Reflector telescopes initially used mirrors made from speculum metal, an alloy of tin and copper that could be polished to a highly reflective surface. As far fewer and simpler optical surfaces were required, large reflecting telescopes could be produced which served as big light buckets that were used to search for previously unknown faint deep-sky objects and catalog their positions. The 19th century saw the development of the first comprehensive catalogs of deep-sky objects and stars which we still use today.

The introduction of silver-on-glass mirrors at mid-century coupled with improved precision steel mountings capable of carrying heavy loads finally led to the construction of the first modern reflector telescopes in the early 20th century, a process that continues today.

Finally, the most recent advances involve the introduction of light-weight optics, computerized detectors capable of observing throughout the electromagnetic spectrum, and space-based telescopes freeing us from the limitations imposed by the Earth’s atmosphere.
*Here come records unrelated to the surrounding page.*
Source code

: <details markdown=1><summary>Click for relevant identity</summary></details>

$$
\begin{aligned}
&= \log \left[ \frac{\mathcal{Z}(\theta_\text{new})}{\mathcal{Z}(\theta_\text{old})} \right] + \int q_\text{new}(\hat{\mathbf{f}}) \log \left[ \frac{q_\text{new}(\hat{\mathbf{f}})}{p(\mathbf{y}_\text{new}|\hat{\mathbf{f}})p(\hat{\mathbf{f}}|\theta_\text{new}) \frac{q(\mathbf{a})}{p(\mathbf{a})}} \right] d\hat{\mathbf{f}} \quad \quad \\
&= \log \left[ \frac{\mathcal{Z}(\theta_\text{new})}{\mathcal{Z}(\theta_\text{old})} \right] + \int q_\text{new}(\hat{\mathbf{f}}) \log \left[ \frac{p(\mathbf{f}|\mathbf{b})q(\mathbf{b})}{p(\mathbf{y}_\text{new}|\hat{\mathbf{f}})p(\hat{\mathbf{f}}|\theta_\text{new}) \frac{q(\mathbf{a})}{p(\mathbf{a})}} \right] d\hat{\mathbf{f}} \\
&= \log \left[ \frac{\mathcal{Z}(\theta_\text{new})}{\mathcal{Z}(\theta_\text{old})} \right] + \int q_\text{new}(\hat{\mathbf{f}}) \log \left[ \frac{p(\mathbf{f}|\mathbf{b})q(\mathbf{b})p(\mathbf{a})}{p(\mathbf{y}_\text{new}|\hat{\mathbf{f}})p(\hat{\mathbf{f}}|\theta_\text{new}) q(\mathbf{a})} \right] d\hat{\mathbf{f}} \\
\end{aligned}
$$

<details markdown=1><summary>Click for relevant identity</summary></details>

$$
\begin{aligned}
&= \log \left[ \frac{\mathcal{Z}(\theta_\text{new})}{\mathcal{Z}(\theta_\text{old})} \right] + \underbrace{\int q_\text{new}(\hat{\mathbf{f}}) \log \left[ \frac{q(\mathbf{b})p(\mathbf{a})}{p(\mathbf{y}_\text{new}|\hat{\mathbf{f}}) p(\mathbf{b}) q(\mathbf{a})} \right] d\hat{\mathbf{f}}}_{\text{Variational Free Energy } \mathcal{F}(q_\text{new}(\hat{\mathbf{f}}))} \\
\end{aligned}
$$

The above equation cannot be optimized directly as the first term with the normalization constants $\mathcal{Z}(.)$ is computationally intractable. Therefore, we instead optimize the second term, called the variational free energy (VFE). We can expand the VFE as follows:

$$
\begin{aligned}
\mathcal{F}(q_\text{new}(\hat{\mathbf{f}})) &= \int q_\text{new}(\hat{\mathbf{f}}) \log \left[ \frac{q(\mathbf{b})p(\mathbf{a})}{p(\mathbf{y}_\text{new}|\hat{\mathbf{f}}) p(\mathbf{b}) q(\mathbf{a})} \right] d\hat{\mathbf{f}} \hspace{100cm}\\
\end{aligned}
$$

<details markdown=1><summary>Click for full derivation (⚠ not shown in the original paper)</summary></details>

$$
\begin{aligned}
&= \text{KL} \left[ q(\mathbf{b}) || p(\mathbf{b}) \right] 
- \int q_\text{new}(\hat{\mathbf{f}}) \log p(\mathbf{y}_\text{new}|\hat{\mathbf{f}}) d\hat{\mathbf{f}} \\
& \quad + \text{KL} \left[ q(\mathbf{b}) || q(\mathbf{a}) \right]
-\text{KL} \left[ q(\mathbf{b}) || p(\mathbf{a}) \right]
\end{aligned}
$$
Brief Bio Ken Lum is a retired ER doctor who became interested in astronomy and its history while in high school, inspired by the space race in the 1960s. Having built a telescope at the Adler Planetarium in Chicago, where he grew up, he also became interested in the history of the telescope. He joined the Antique Telescope Society (ATS) in 1994, two years after its founding, when when the Society came west to tour Lick Observatory, the old Cabot Observatory and the Ricard Observatory of the University of Santa Clara. He has continued to attend many of the ATS tours and meetings over the years, until they were temporarily halted by the pandemic.